┌──

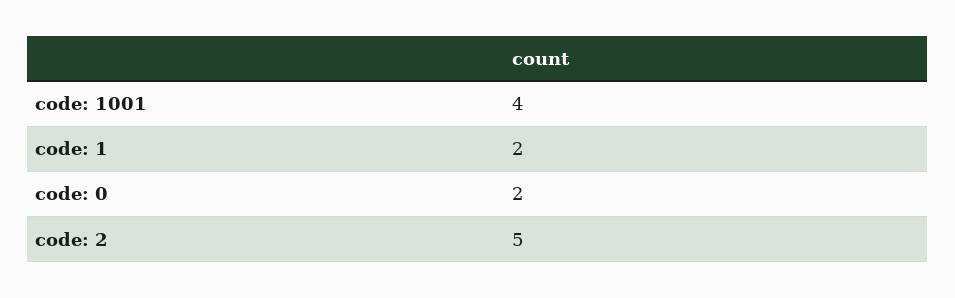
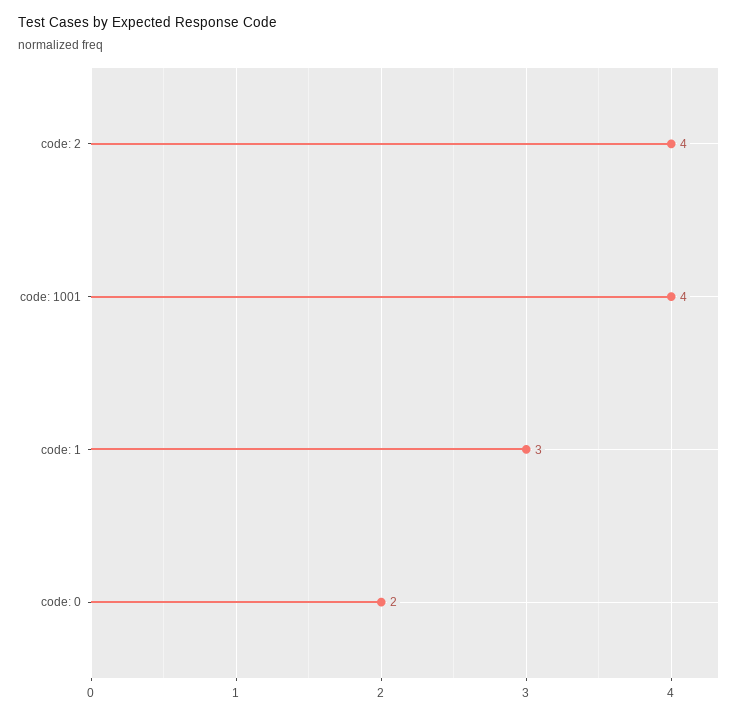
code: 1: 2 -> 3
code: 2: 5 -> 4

└──
┌──

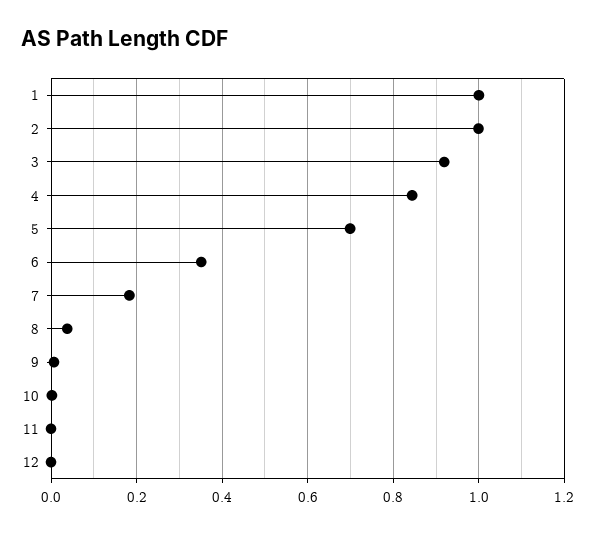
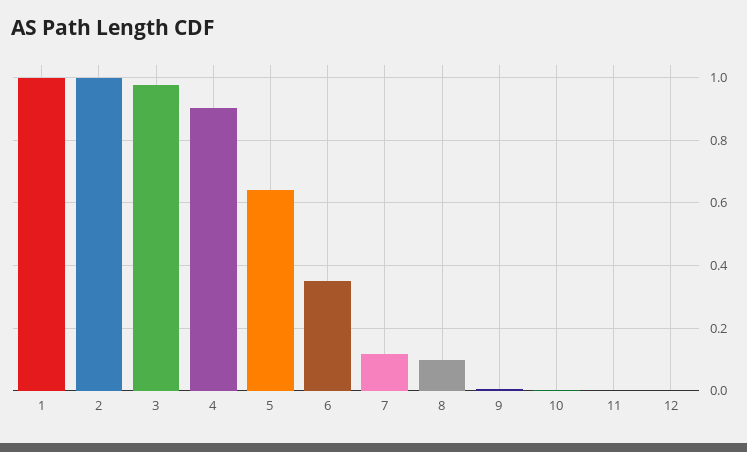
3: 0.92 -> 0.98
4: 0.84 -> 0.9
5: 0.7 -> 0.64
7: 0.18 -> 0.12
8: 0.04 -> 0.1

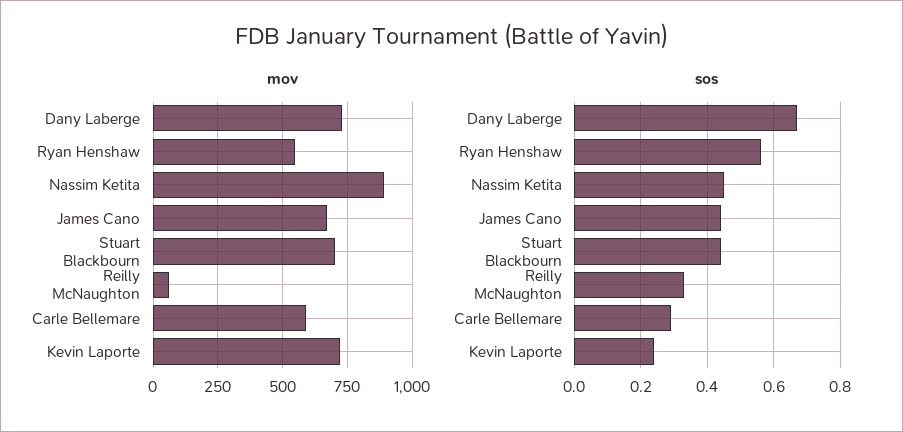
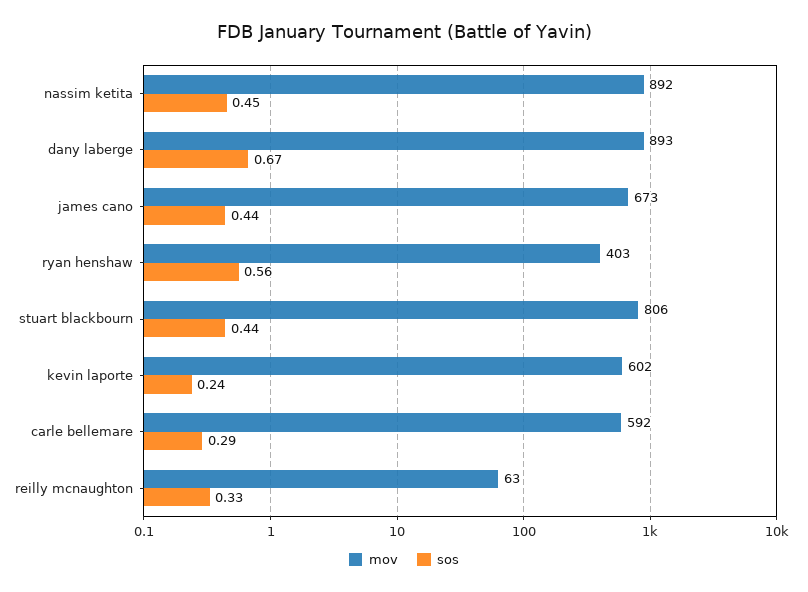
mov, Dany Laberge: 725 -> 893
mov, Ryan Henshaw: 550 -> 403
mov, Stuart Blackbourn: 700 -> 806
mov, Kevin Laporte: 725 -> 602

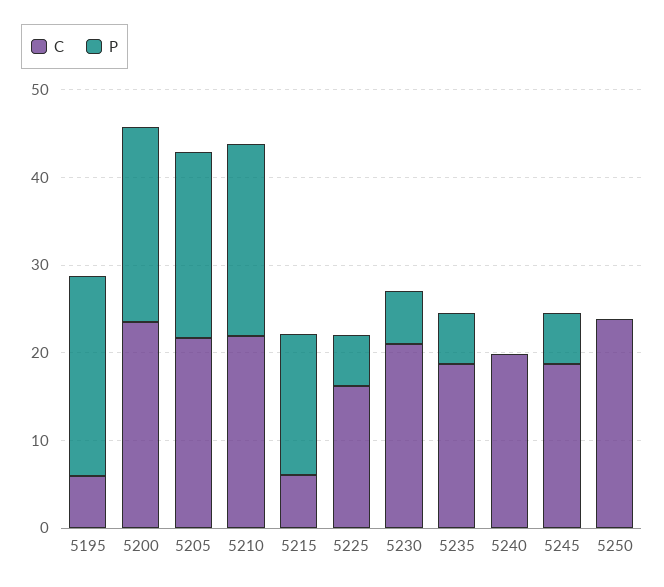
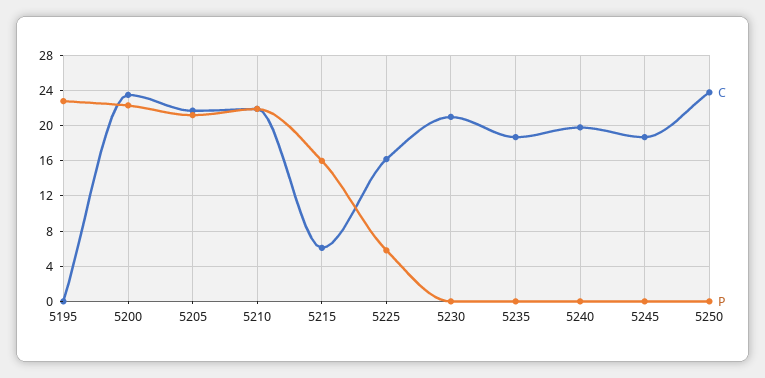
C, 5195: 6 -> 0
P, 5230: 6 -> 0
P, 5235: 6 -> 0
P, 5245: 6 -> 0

└──
┌──

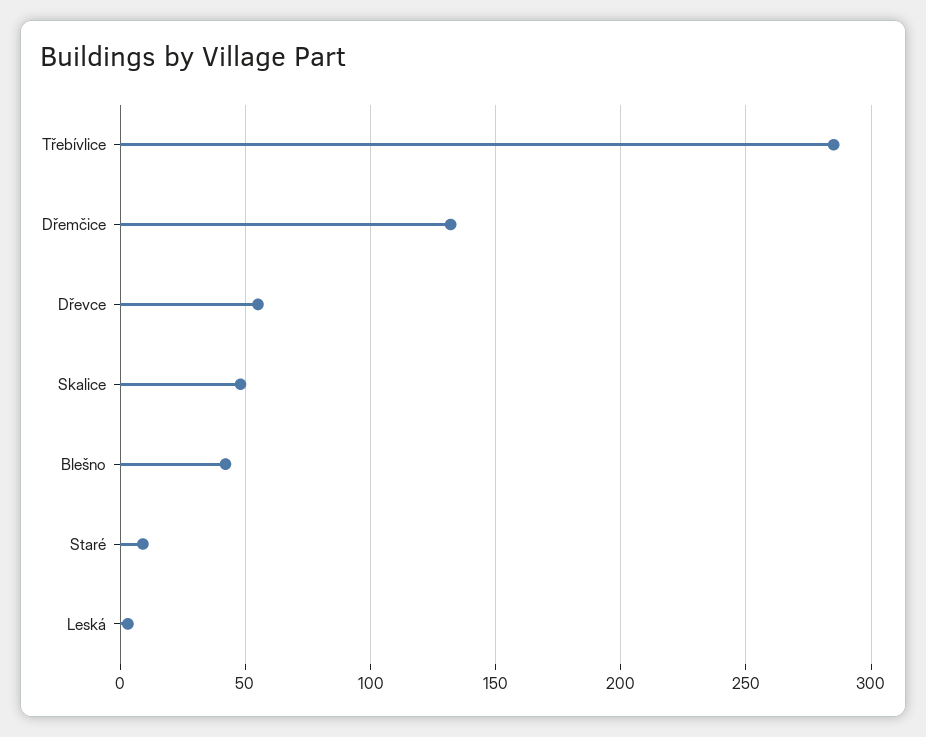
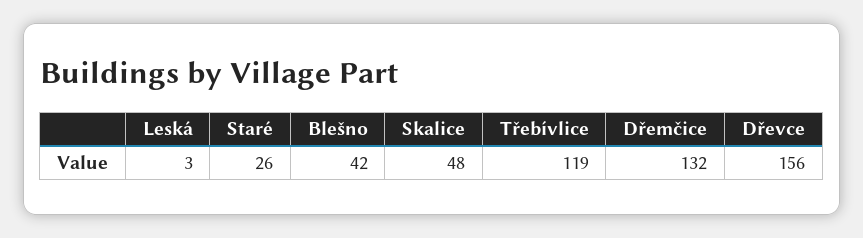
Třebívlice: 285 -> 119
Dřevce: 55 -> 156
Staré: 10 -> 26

└──

» Work item
Exactly the lines starting at the one above with "mov, Dany Laberge: 725 -> 893" and ending at the one with "P, 5245: 6 -> 0" should be printed, and nothing else. Omit the pictures.

» Response
mov, Dany Laberge: 725 -> 893
mov, Ryan Henshaw: 550 -> 403
mov, Stuart Blackbourn: 700 -> 806
mov, Kevin Laporte: 725 -> 602

C, 5195: 6 -> 0
P, 5230: 6 -> 0
P, 5235: 6 -> 0
P, 5245: 6 -> 0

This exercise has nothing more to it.